▶ TASK REQUIREMENTS
Quote exactly and only this range of lines in the data below: the line that holds "## Acknowledgments" to the line that holds "## Introduction : Ne", both included.

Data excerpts
··········

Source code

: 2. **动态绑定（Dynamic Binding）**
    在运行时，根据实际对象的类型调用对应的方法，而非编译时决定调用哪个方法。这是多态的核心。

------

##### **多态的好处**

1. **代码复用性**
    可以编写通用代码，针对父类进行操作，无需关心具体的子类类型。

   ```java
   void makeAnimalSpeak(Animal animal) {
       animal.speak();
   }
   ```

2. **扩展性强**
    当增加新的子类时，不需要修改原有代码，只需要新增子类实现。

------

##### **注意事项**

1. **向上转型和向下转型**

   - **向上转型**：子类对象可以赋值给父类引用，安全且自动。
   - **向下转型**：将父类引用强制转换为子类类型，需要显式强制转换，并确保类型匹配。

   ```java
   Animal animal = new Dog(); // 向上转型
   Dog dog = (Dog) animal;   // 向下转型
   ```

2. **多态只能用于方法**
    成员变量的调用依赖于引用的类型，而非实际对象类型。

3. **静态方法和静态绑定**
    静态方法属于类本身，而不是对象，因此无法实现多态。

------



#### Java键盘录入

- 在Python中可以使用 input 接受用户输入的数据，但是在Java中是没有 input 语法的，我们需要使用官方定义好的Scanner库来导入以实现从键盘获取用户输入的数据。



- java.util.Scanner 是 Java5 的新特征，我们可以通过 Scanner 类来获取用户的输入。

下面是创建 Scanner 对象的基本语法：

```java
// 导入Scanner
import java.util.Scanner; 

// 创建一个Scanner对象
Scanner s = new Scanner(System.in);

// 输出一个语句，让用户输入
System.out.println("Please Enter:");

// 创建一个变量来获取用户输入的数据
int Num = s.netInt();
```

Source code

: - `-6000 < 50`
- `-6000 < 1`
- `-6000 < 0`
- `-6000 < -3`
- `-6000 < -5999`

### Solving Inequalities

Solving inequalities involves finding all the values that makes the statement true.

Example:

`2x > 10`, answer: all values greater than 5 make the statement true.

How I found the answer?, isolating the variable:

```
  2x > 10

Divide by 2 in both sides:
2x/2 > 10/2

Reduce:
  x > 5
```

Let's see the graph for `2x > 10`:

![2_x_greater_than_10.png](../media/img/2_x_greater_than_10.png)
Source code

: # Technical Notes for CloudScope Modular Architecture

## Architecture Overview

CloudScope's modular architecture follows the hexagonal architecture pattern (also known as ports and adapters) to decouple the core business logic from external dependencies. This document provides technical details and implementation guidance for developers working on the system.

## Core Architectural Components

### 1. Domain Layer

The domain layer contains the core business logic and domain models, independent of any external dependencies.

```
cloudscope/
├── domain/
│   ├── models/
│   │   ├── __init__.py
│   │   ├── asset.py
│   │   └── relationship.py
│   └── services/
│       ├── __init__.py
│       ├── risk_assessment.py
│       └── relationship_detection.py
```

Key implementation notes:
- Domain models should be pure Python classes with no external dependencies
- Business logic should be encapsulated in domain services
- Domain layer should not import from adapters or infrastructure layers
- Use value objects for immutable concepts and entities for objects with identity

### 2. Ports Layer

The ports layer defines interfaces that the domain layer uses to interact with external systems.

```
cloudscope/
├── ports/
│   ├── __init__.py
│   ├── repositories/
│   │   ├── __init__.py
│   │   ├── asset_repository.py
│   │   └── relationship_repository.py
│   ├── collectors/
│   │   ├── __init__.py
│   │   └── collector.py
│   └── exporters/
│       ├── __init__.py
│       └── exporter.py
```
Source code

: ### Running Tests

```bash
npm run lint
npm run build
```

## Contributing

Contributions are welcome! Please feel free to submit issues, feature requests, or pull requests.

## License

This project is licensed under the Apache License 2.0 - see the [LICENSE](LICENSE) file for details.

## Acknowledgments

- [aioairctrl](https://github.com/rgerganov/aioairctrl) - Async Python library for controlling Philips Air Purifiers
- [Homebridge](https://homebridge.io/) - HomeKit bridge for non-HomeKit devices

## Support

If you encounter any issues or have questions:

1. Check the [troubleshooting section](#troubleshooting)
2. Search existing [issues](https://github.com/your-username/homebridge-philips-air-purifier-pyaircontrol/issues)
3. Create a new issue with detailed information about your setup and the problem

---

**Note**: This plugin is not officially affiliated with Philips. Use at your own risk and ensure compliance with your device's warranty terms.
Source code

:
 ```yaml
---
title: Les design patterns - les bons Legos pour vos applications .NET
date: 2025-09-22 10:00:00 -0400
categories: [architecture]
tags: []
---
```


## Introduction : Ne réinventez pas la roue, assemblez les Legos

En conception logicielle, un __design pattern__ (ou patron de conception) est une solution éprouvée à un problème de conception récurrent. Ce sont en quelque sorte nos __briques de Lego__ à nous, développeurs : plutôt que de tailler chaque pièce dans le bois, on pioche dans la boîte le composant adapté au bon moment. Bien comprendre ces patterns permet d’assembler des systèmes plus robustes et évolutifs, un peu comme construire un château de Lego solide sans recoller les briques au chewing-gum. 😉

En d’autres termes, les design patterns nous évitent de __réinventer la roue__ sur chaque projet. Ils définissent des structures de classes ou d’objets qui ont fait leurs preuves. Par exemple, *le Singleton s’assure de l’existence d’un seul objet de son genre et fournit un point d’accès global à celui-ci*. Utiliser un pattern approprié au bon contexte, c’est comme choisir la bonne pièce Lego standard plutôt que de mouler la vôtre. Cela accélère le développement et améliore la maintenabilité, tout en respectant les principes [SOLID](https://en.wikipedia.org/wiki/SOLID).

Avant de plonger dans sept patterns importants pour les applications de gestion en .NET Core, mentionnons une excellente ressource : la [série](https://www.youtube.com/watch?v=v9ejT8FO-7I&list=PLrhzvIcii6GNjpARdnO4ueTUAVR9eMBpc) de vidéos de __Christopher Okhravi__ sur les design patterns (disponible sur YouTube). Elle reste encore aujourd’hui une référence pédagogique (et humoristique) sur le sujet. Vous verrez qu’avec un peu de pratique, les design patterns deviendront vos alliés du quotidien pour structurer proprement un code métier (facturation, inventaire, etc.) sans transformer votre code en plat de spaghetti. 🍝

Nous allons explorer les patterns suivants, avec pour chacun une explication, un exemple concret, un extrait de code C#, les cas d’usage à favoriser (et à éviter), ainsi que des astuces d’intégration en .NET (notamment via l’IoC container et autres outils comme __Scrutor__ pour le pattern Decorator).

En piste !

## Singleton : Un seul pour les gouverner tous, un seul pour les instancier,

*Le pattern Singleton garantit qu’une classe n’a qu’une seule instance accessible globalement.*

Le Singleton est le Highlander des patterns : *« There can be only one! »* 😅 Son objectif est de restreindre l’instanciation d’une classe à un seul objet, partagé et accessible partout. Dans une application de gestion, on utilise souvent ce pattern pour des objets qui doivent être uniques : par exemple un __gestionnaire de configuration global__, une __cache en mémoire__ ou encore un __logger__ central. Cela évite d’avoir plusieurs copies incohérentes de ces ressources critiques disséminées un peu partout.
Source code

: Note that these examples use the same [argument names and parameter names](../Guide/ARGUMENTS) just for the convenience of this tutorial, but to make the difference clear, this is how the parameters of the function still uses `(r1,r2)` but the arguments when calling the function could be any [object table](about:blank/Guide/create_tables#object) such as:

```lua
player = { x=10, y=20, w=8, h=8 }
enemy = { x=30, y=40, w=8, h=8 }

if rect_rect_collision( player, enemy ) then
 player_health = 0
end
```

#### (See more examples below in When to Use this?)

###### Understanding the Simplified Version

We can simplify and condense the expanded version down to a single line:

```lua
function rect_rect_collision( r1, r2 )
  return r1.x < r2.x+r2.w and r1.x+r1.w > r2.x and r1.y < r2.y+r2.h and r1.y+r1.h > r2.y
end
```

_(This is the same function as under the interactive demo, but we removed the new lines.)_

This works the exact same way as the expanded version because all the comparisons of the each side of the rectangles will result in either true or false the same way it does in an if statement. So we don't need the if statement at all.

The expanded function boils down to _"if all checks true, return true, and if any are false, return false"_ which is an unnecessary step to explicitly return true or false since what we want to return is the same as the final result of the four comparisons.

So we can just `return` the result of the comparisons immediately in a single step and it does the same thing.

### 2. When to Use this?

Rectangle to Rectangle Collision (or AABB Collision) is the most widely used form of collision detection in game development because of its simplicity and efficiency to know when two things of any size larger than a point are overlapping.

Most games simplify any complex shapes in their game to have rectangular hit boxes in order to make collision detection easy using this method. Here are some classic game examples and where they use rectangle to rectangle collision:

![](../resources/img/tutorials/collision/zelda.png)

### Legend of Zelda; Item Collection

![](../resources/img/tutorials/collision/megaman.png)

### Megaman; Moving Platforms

··········

▶ EXPECTED OUTPUT
## Acknowledgments

- [aioairctrl](https://github.com/rgerganov/aioairctrl) - Async Python library for controlling Philips Air Purifiers
- [Homebridge](https://homebridge.io/) - HomeKit bridge for non-HomeKit devices

## Support

If you encounter any issues or have questions:

1. Check the [troubleshooting section](#troubleshooting)
2. Search existing [issues](https://github.com/your-username/homebridge-philips-air-purifier-pyaircontrol/issues)
3. Create a new issue with detailed information about your setup and the problem

---

**Note**: This plugin is not officially affiliated with Philips. Use at your own risk and ensure compliance with your device's warranty terms.
Source code

:
 ```yaml
---
title: Les design patterns - les bons Legos pour vos applications .NET
date: 2025-09-22 10:00:00 -0400
categories: [architecture]
tags: []
---
```


## Introduction : Ne réinventez pas la roue, assemblez les Legos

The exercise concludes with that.